A. A. : Il ne faut pas opposer les mondes rural et urbain, ils sont complémentaires. Mais on pourrait aller un peu plus loin pour trouver un mode de scrutin qui rééquilibre les choses, en élargissant la base électorale.

« Ce qui m’intéresse, c’est ce qui va sa passer au-delà du congrès »

@! : La Parti socialiste prépare son congrès, vous avez signé , avec d’autres Fabiusiens, la motion portée notamment par Martine Aubry. Que pensez-vous de la position prise par Martine Lignières Cassou, députée maire de Pau, qui refuse de s’aligner en attendant un ressaisissement d’un parti dont elle trouve la démarche actuellement suicidaire?
A. A. : Le PS souffre d’un manque de clarté dans les idées. Ce n’est pas qu’il n’en a pas, c’est que chacun a les siennes, et les socialistes sont dispersés. Nous ne sommes pas audibles parce que nous ne parlons pas d’une voix forte et unique. Sur le fond les approches sont elles très différentes? Je crois que non. Il y a certes des points forts de désaccord, mais ils sont marginaux en nombre. La dispersion vient aussi du fait que nous ne travaillons pas assez ensemble. J’en prends pour exemple la Loi sur le financement de l’économie, qui vise à apporter 10,5 milliards d’euros aux banques à cause de la crise financière et économique que nous traversons, et de la raréfaction du crédit. Le PS a été incapable de rassembler ses élus. Les députés de leur côté ont pris position après un débat très animé au sein du groupe, mais nous n’avons pas eu un travail en commun entre parlementaires. Comment voulez vous être entendus?

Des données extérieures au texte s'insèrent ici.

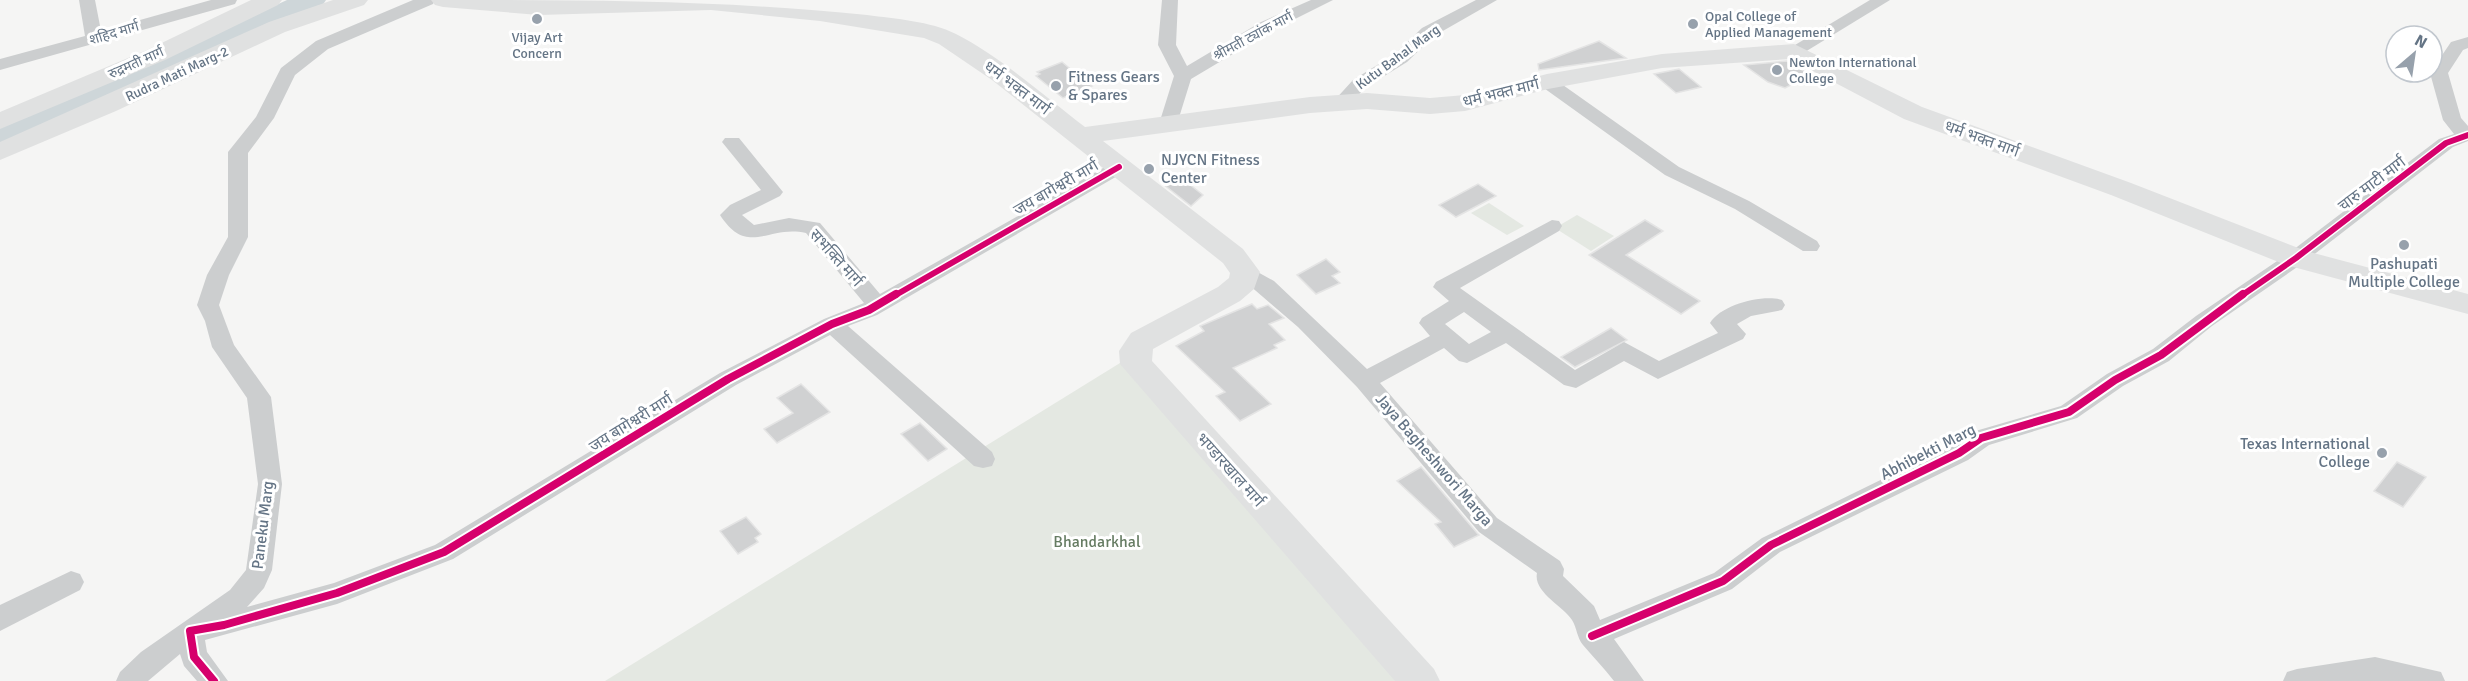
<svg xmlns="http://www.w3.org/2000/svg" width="2468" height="681" font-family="Signika,'Noto Sans Devanagari',sans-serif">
  <rect width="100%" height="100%" fill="#f5f5f4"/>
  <g fill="#e4e8e2">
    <path d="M1489,203L1524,226L1507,235L1471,213Z"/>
    <path d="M1577,215L1614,236L1591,251L1555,228Z"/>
    <path d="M1120,363L1398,681H605Z"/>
  </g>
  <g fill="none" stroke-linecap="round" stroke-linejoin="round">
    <path fill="#ced6d9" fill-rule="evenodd" d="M287,0H326L322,6L189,69L0,146V124L167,55Z"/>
  </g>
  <g fill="#d0d1d2" stroke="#e4e4e4" stroke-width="1.5">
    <path d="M1599,41L1626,58L1539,70L1538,64Z"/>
    <path d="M1787,61L1811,75L1785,88L1768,82L1744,65Z"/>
    <path d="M1062,62L1080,77L1092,86L1063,98L1036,76L1040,74L1037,72Z"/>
    <path d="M1679,69L1701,87L1676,93L1654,74Z"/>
    <path d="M1179,176L1203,195L1191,206L1163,184Z"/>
    <path d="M1478,184L1496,196L1456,217L1439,205Z"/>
    <path d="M1645,220L1663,231L1626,255L1700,301L1681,314L1589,255Z"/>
    <path d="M1326,259L1340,272L1332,276L1340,283L1316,294L1297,275Z"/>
    <path d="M1252,304L1257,309L1268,305L1284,318L1269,324L1285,340L1274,345L1277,348L1233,368L1271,404L1240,421L1216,396L1225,392L1176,346L1204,331L1200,326Z"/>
    <path d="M1611,328L1627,340L1575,367L1561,357Z"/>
    <path d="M801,384L830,412L777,443L764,429L793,413L777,398Z"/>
    <path d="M920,423L947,449L928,461L901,434Z"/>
    <path d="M2397,462L2426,477L2403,507L2374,491Z"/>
    <path d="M1421,467L1477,533L1479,535L1454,547L1435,524L1441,522L1397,481Z"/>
    <path d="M746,517L761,534L755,538L758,542L738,554L720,531Z"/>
  </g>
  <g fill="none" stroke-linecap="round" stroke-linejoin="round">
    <g fill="#cccecf" fill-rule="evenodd">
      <path d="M79,0H95L101,31L211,0H237L235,4L0,70V59L85,36Z"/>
      <path d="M413,0H435L433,4L328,49L295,75L274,118L248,153V237L229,275L219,305L234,345L271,397L282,484L272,570L264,588L247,607L334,583L435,545L720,373L824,319L864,303L806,233C768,224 748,258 720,215L730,205L761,190L722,142L725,138H739L783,192L780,196L742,215L754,225L789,218L820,223L880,294L1112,163L1119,161L1129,167L1126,171L877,315L848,326L992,452L995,459L992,466L983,468L974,466L830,335L736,385L453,559L337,604L205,640L207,652L228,681H197L184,666L180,654L148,681H116L120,672L141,652L230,590L246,570L258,484L247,398L212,347L205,321L197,305L207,275L228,237V152L256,117L281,68L316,41Z"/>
      <path d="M1162,0H1178L1176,45L1187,66L1261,22L1311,0H1333L1275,29L1191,79L1177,124L1168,130L1159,124L1174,76L1158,45Z"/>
      <path d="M1476,0H1497L1434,36L1407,62L1365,88L1348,106H1336L1333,102L1353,80L1395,54L1422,28Z"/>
      <path d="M1870,0H1890L1800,55H1788L1785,51Z"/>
      <path d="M2468,37V48L2463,50L2448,73L2461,118L2468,126V141L2453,147L2303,263L2212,326L2169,361L2123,386L2077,418L1989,445L1968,460L1780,552L1732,589L1614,639L1644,681H1614C1604,668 1594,658 1583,645C1577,638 1577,628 1572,620C1563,606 1533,592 1537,573L1479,532L1357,387L1298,327L1234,272L1237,267L1245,265L1274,281L1367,369L1430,336L1419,323L1422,318L1449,301L1433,287L1436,282L1552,220L1559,221L1562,226L1559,231L1460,288L1575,370L1624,342L1659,361L1718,333L1710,323C1721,305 1762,294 1782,300L1785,305L1782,310L1751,316L1737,324L1746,334L1743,339L1658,379L1624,361L1576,388L1564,385L1506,343L1467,363L1459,361L1444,348L1380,383L1497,518L1560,561L1564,569L1563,576L1594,606L1600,620L1714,573L1762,538L1950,446L1972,432L2061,406L2107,374L2153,349L2196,316L2289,253L2439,139L2454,134L2443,120L2430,73L2451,42ZM1464,312L1491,332L1469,344L1445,324Z"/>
      <path d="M1547,77L1553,78L1679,167L1749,201L1817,241L1820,246L1817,251H1803L1735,209L1665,175L1541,86L1538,82L1541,78Z"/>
      <path d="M71,571L80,574L84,582L80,590L0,631V605Z"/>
      <path d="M2375,657L2441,672L2445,681H2283L2287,672L2297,669Z"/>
    </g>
    <g fill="#e0e1e1" fill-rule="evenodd">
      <path d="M251,0H282L278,5L165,60L0,129V112L147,50Z"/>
      <path d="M333,0H368L364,5L285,32L116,111L0,160V142L269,22Z"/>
      <path d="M431,0C576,0 724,0 867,15C896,19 930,21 956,34C998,55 1047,98 1085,127L1310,97L1367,93L1430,98L1465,95L1547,74L1662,54L1794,44L1922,107L2131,183L2306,251L2468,294V314L2286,265L2111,195L1904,119L1790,59L1662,68L1548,89L1465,111L1430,114L1367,109L1310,113L1103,141L1243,249L1260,272L1254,289L1240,301L1153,349L1152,361L1434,669L1440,681H1395L1120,364L1119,351L1131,333L1218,287L1229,278L1230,273L1223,263L992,80L939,44L924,38L820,21L711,10L539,15L443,7L435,5Z"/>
    </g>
    <g stroke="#fff" stroke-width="9">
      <g id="cycleway-far1">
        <path d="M894,296L1119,167"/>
        <path d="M2241,296L2296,258L2446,143L2468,135"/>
      </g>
    </g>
    <g stroke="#fff" stroke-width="12">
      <g id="cycleway">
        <path d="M1592,636L1723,581L1771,545L1959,453L1981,438L2069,412L2115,380L2161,355L2243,294"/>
        <path d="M214,681L194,657L190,631L224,625L337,593L444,552L728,379L832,324L869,310L896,294"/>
      </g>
    </g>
    <use href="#cycleway-far1" stroke="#d6006c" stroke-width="6"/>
    <use href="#cycleway" stroke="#d6006c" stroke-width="8"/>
  </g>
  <g fill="#97a1ac" stroke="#fff" stroke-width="2">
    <circle cx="537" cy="19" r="6"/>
    <circle cx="1693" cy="24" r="6"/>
    <circle cx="1777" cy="70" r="6"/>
    <circle cx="1056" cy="86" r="6"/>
    <circle cx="1149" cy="169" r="6"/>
    <circle cx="2404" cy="245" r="6"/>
    <circle cx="2382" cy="453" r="6"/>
  </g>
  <g text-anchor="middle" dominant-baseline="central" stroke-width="6" stroke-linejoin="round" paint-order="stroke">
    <g font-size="14" fill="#647485" stroke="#fff" text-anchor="start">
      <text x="1705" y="16">Opal College of<tspan x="1705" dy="16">Applied Management</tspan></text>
      <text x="537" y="37" text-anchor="middle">Vijay Art<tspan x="537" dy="16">Concern</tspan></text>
      <text x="1789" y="62">Newton International<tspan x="1789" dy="16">College</tspan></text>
    </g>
    <g font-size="14" fill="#647485" stroke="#fff">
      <text transform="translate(114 33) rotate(-17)">शहिद मार्ग</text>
      <text transform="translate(1253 36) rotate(-28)">श्रीमती ट्यांक मार्ग</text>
      <text transform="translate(1398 57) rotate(-36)">Kutu Bahal Marg</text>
      <text transform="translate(136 63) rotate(-24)">रुद्रमती मार्ग</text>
      <text transform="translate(177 74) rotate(-25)">Rudra Mati Marg-2</text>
    </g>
    <g font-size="16" fill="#647485" stroke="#fff" text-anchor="start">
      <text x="1068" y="77">Fitness Gears<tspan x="1068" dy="18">&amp; Spares</tspan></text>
      <text x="1161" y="160">NJYCN Fitness<tspan x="1161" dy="18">Center</tspan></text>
      <text x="2404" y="264" text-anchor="middle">Pashupati<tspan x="2404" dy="18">Multiple College</tspan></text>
      <text x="2370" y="444" text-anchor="end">Texas International<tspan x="2370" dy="18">College</tspan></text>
    </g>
    <g font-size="16" fill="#647485" stroke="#fff">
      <text transform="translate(1017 88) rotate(37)">धर्म भक्त मार्ग</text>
      <text transform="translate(1501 93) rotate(-14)">धर्म भक्त मार्ग</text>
      <text transform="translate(1982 139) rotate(20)">धर्म भक्त मार्ग</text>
      <text transform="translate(2372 184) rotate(-37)">चारु माटी मार्ग</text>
      <text transform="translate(1056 188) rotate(-30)">जय बागेश्वरी मार्ग</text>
      <text transform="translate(836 258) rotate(48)">सभक्ति मार्ग</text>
      <text transform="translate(631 423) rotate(-32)">जय बागेश्वरी मार्ग</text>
      <text transform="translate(1928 452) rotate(-27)">Abhibekti Marg</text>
      <text transform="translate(1434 460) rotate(49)">Jaya Bagheshwori Marga</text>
      <text transform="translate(1230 470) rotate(48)">भण्डारखाल मार्ग</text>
      <text transform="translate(263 525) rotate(-83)">Paneku Marg</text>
    </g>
    <g font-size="16" fill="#667c63" stroke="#fff">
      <text x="1097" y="542">Bhandarkhal</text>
    </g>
  </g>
  <g transform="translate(2414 54) rotate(29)"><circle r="28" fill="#ffffff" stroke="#c1c7ce" stroke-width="1.5"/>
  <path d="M0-4.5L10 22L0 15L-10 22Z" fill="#97a1ac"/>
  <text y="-9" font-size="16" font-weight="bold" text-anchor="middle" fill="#647485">N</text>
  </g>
</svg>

@! : La dispersion est entre autre liée à la concurrence entre leaders dans la perspective des prochaines élections présidentielles. Mais sur le fond, savez-vous encore qui vous êtes?
A. A. : Un congrès , c’est fait pour bâtir et suivre une ligne politique. Pas pour sacrer un roi ou une reine. Nous aurons un autre congrès dans trois ans et là ce sera le moment de désigner le ou la candidate à l’élection présidentielle. N’usons pas nos excellents candidats! Là, il nous faut reconquérir l’opinion sur des positions précises. Je ne crois pas, hélas, que le congrès va servir à cela car il y a trop d’arrières pensées. Alors ce qui m’interesse, c’est ce qui va se passer a-delà de ce congrès, dans les années qui viennent. Je crois que Delanoë a commis un impair terrible en relançant l’idée du social-libéralisme. C’est quoi le social-libéralisme? C’est l’idée que l’on accepte pleinement les lois du marché. Il est comme il est, on n’y peut rien, et à côté le pouvoir politique doit jouer les infirmiers. C’était l’école de pensée dominante dans le traité européen qui a été rejeté. L’autre école dit d’accord, on accepte le marché, mais il faut des Etats forts pour le réguler, l’encadrer, parce que la loi du marché est celle du profit rapide et pas pour le plus grand nombre. C’est cette conception là qui m’intéresse, je reste profondément keyneisien.